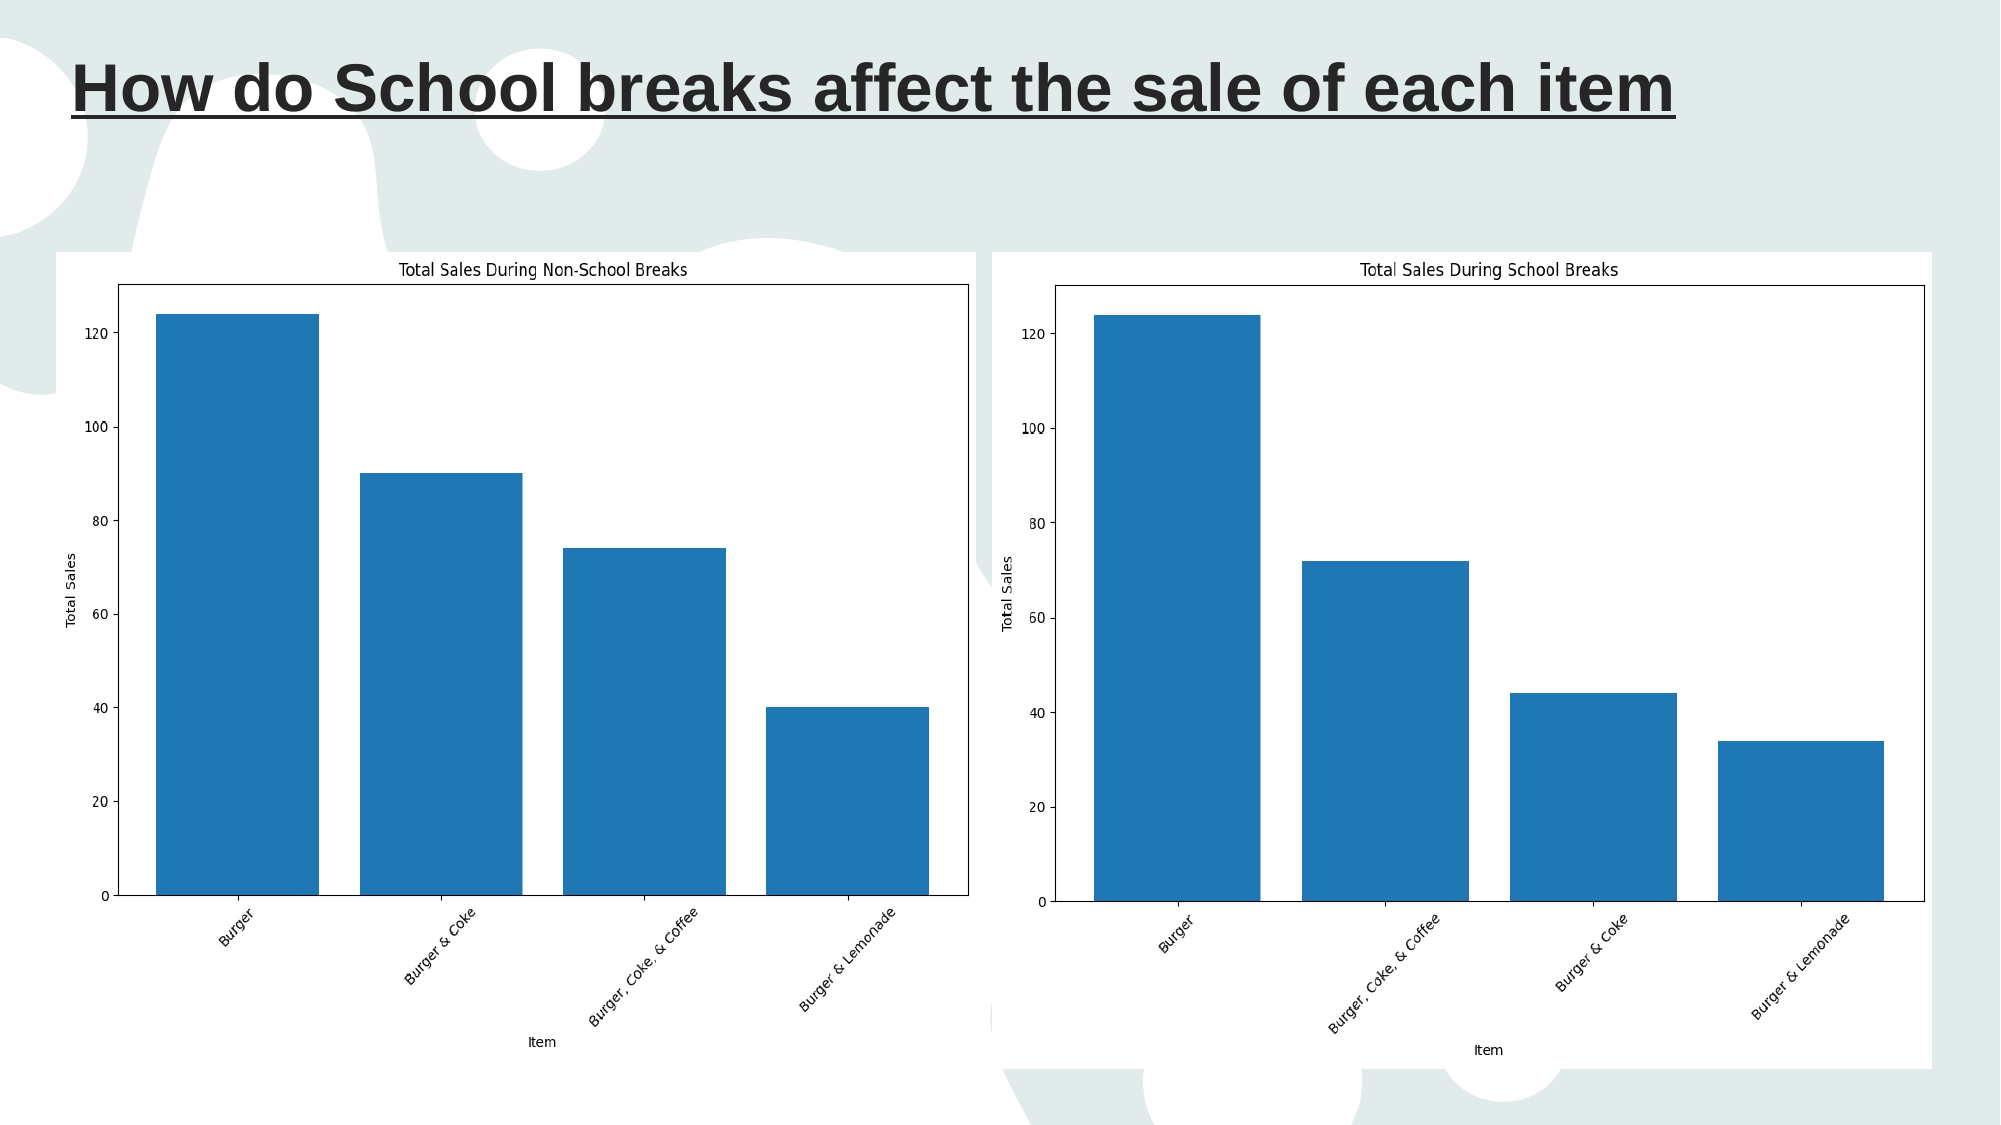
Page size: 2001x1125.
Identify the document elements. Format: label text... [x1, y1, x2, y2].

picture [992, 252, 1932, 1069]
picture [55, 252, 977, 1061]
title How do School breaks affect the sale of each item [56, 0, 1932, 133]
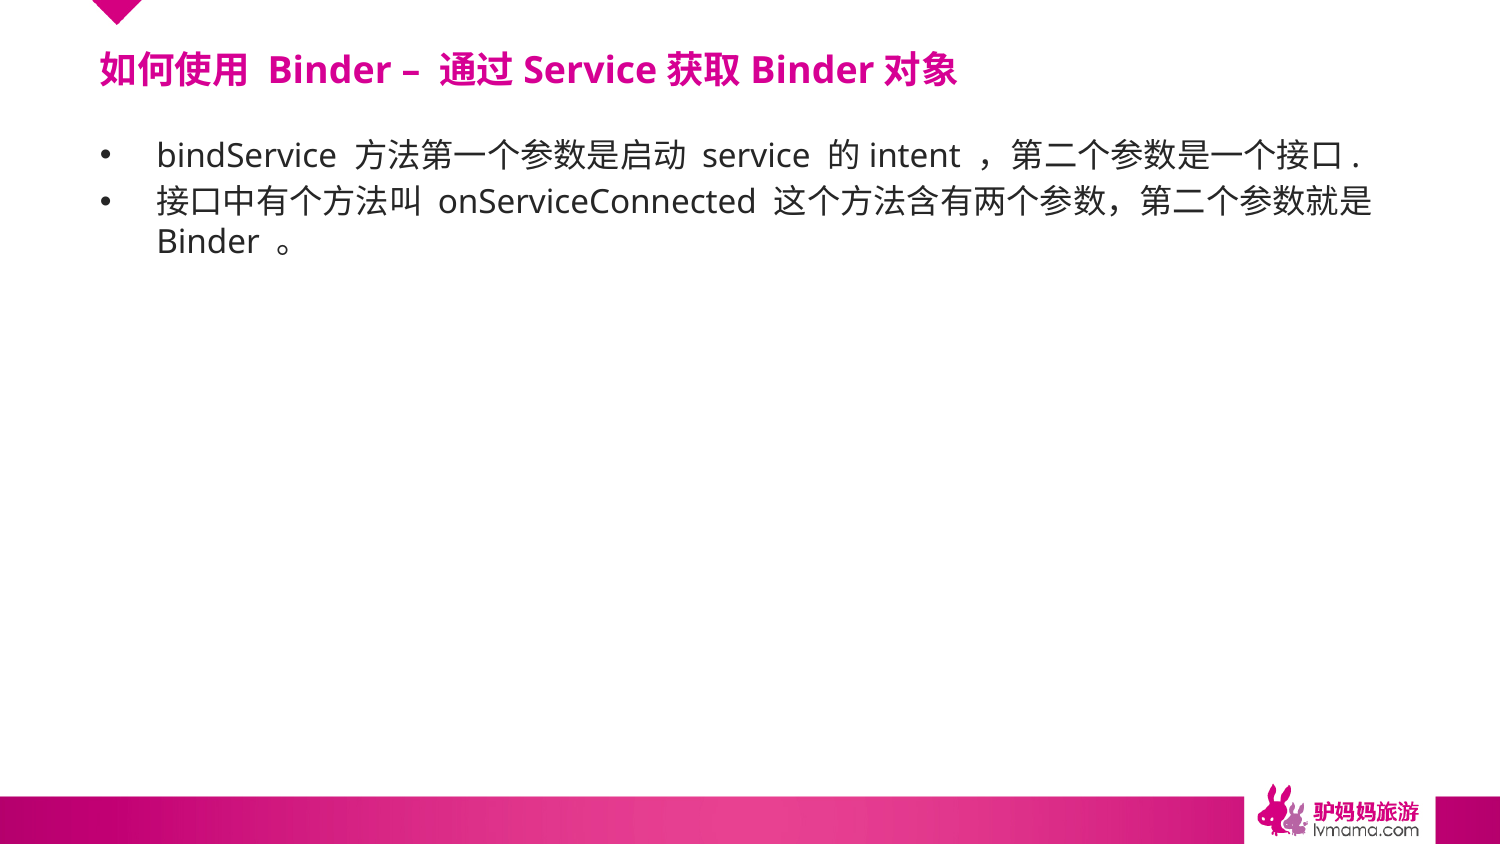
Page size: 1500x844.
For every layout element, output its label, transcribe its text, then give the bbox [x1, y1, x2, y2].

list bindService 方法第一个参数是启动 service 的intent ，第二个参数是一个接口. 接口中有个方法叫 onServiceConnected 这个方法含有两个参数，第二个参数就是 Binder 。 [85, 126, 1412, 777]
picture [0, 0, 1500, 844]
title 如何使用 Binder – 通过Service获取Binder对象 [85, 33, 1412, 103]
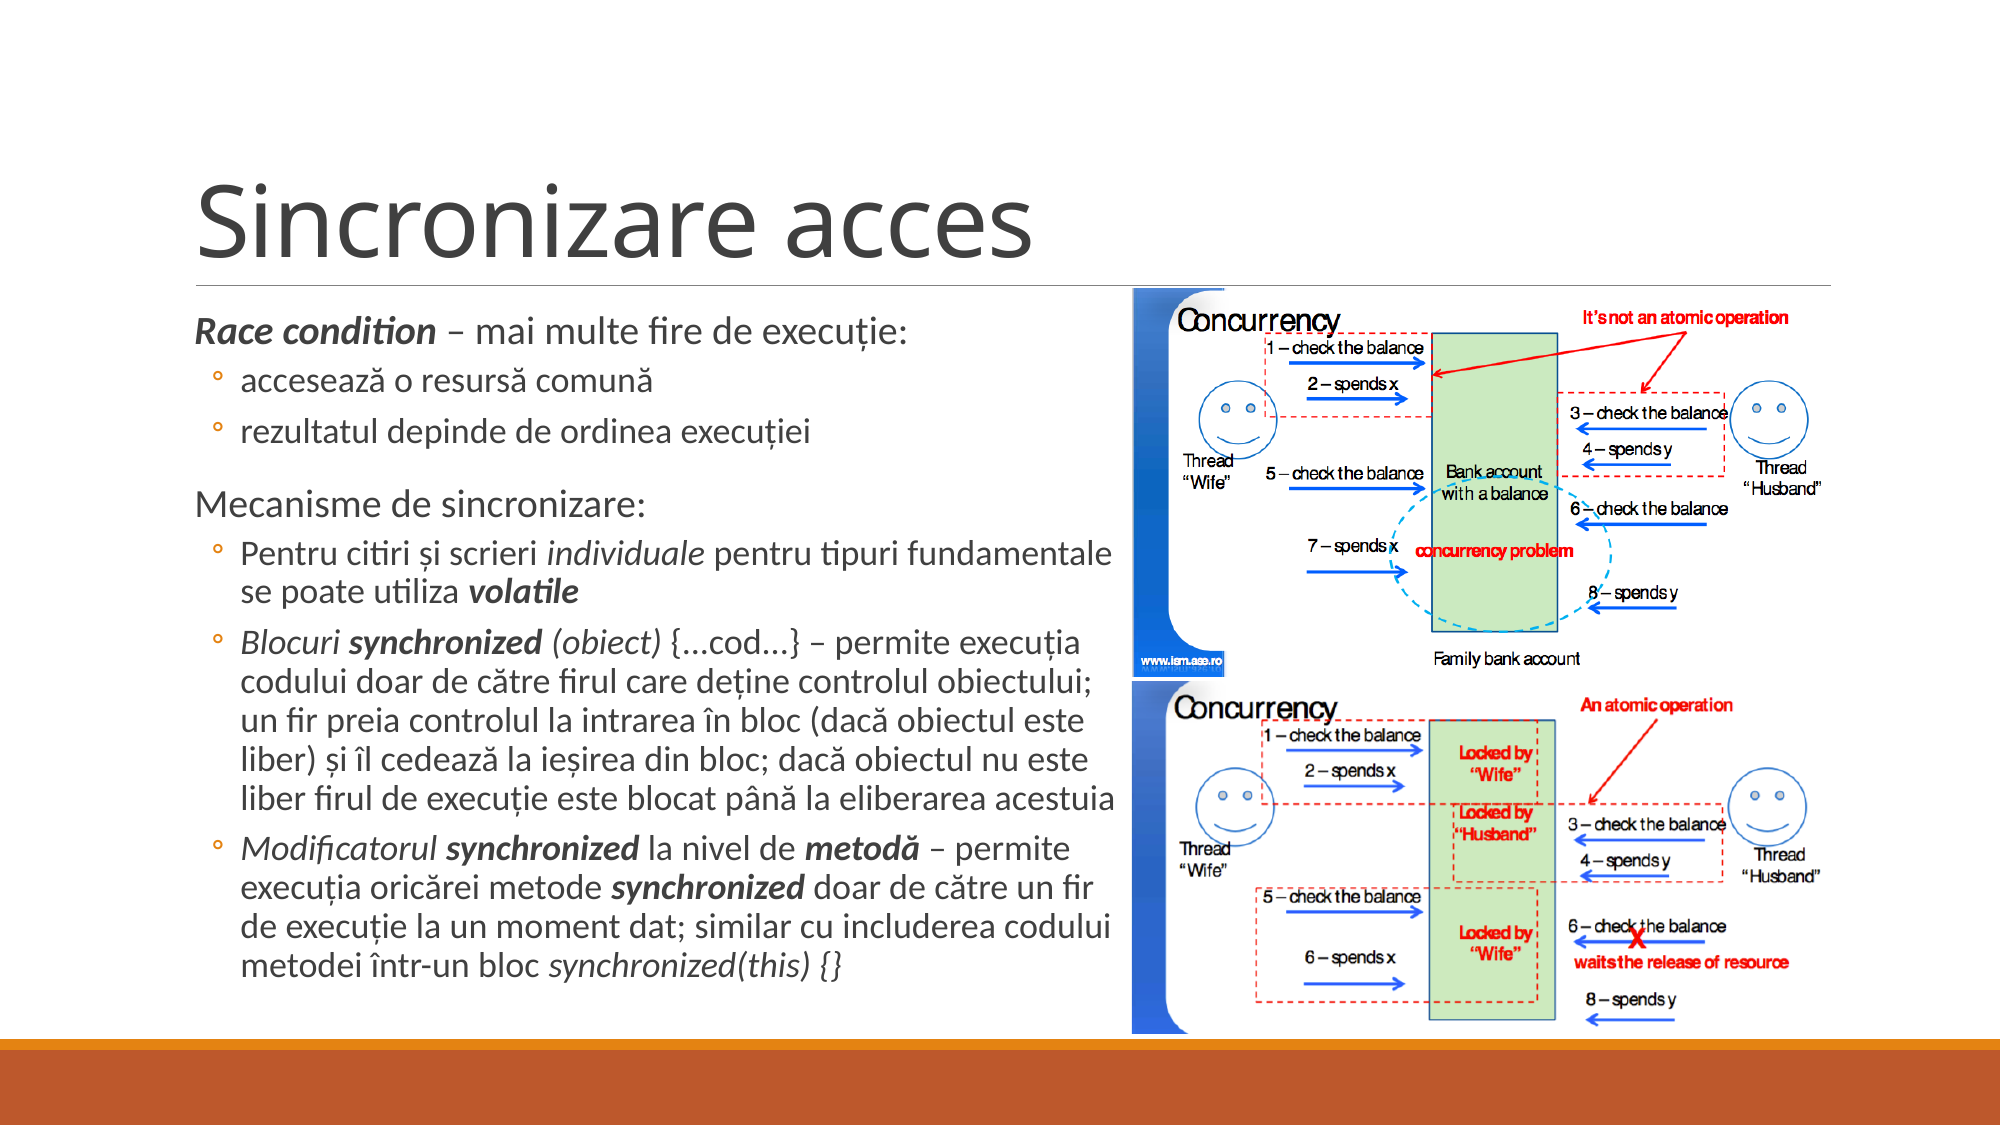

__WHAT YOU ARE ASKED TO DO__
The data must come back word for word, with every picture removed.

__SOLUTION TO THIS EXERCISE__
Page size: 2001x1125.
Identify the document elements. Format: label text... [x1, y1, x2, y2].

picture [992, 252, 1932, 1069]
picture [55, 252, 977, 1061]
title How do School breaks affect the sale of each item [56, 0, 1932, 133]
Page size: 1500x844.
For every layout element, output its label, transcribe its text, then give the bbox [x1, y1, x2, y2].

list bindService 方法第一个参数是启动 service 的intent ，第二个参数是一个接口. 接口中有个方法叫 onServiceConnected 这个方法含有两个参数，第二个参数就是 Binder 。 [85, 126, 1412, 777]
picture [0, 0, 1500, 844]
title 如何使用 Binder – 通过Service获取Binder对象 [85, 33, 1412, 103]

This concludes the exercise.